Income types introduced with STP Phase 2 are:

  • SAW (salary and wages) – this is the most common income type and was formerly known as Individual Non-business (INB);
  • CHP (closely held payees) – applies when the payee is directly related to the employer, such as family members. Businesses that are using the concessions available to closely held payees must report these payments under this income type. This type of income was formerly included with the Individual Non-business (INB);
  • WHM (working holiday makers) – applies to temporary visitors to Australia who hold a Working Holiday visa (subclass 417) or Work and Holiday visa (subclass 462);
  • FEI (foreign employment income) – applies to assessable income paid to payees (who are Australian tax residents) that is subject to tax in another country for work performed in that country, if the qualification period is met;
  • IAA (inbound assignees to Australia) – some multinational payers exchange, or transfer, payees between affiliated entities in different tax jurisdictions. Businesses that are using the concessions available to inbound assignees to Australia must report these payments under this income type;
  • SWP (seasonal worker programme) – applies to regional programmes for government-approved employers, administered by the Department of Employment, Skills, Small and Family Business. This type of income was formerly part of Individual Non-business.
    Note: this Income Type does not include workers under the Pacific Labour Scheme which is recorded as SAW;
  • JPD (joint petroleum development area) – this Income type only applies to making modifications to a past employee’s pay that used to work in the Joint Petroleum Development Area prior to 1 July 2020;
  • VOL (voluntary agreement) – applies to contractors paid under a Voluntary agreement;
  • LAB (labour-hire) – applies to payments by a business that arranges for persons to perform work or services, or performances, directly for clients of the entity.
    Note: Employees of Labour-Hire firms should be reported as SAW;
  • OSP (other specified payments) – this income type has limited application. It exclusively applies to specified payments by regulation 27 of the Taxation Administration Regulations 2017.

Country Codes

When reporting payments classified under three specific Income Types, employers will also need to report a Country Code under STP Phase 2.

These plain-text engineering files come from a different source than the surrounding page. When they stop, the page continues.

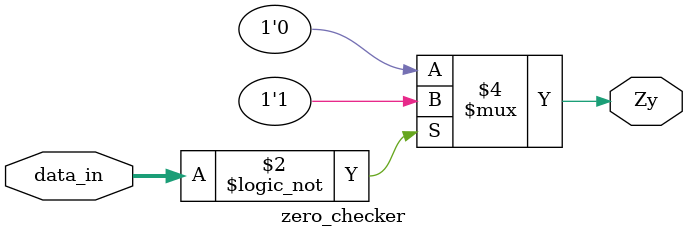
<source format=v>
`timescale 1ns / 1ps


module zero_checker(
    input wire [15:0] data_in,
    output reg Zy
    );
    always @(*) begin
        if (data_in == 0) Zy <= 1;
        else Zy <= 0;
    end
endmodule

</source>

  • WHM (working holiday makers) – Employers should select the Country Code where the Visa was approved from;
  • IAA (inbound assignees to Australia) – Employers should select the Country Code of the payroll where the employee is paid from;
  • FEI (foreign employment income) – Employers should select the Country Code where the employee is working.


Once a business shifts to STP Phase 2, it will no longer require to send key employment forms to the ATO including:

  • TFN Declarations;
  • Withholding Declarations;
  • Medicare Levy Variations;
  • Voluntary Withholding Agreements.

Employers are still required to provide these Employment Forms (or equivalent) to gather the relevant employment information and retain it for a period of 5 years.

As the Employment information is submitted with every pay run, the ATO is immediately notified of any changes in the employment conditions, including:

  • Employment Information;
  • Tax Treatment;
  • Income Types, and
  • Country Codes.

This will allow the Australian Taxation Office to identify any incorrect tax treatments and avoid potential overdue tax bills for individual taxpayers at the end of the year.



This blog and attached resources are of general nature designed for informational and educational purposes only. They should not be construed as professional financial advice for your individual business. Should you need such advice, consult a licensed financial or tax advisor.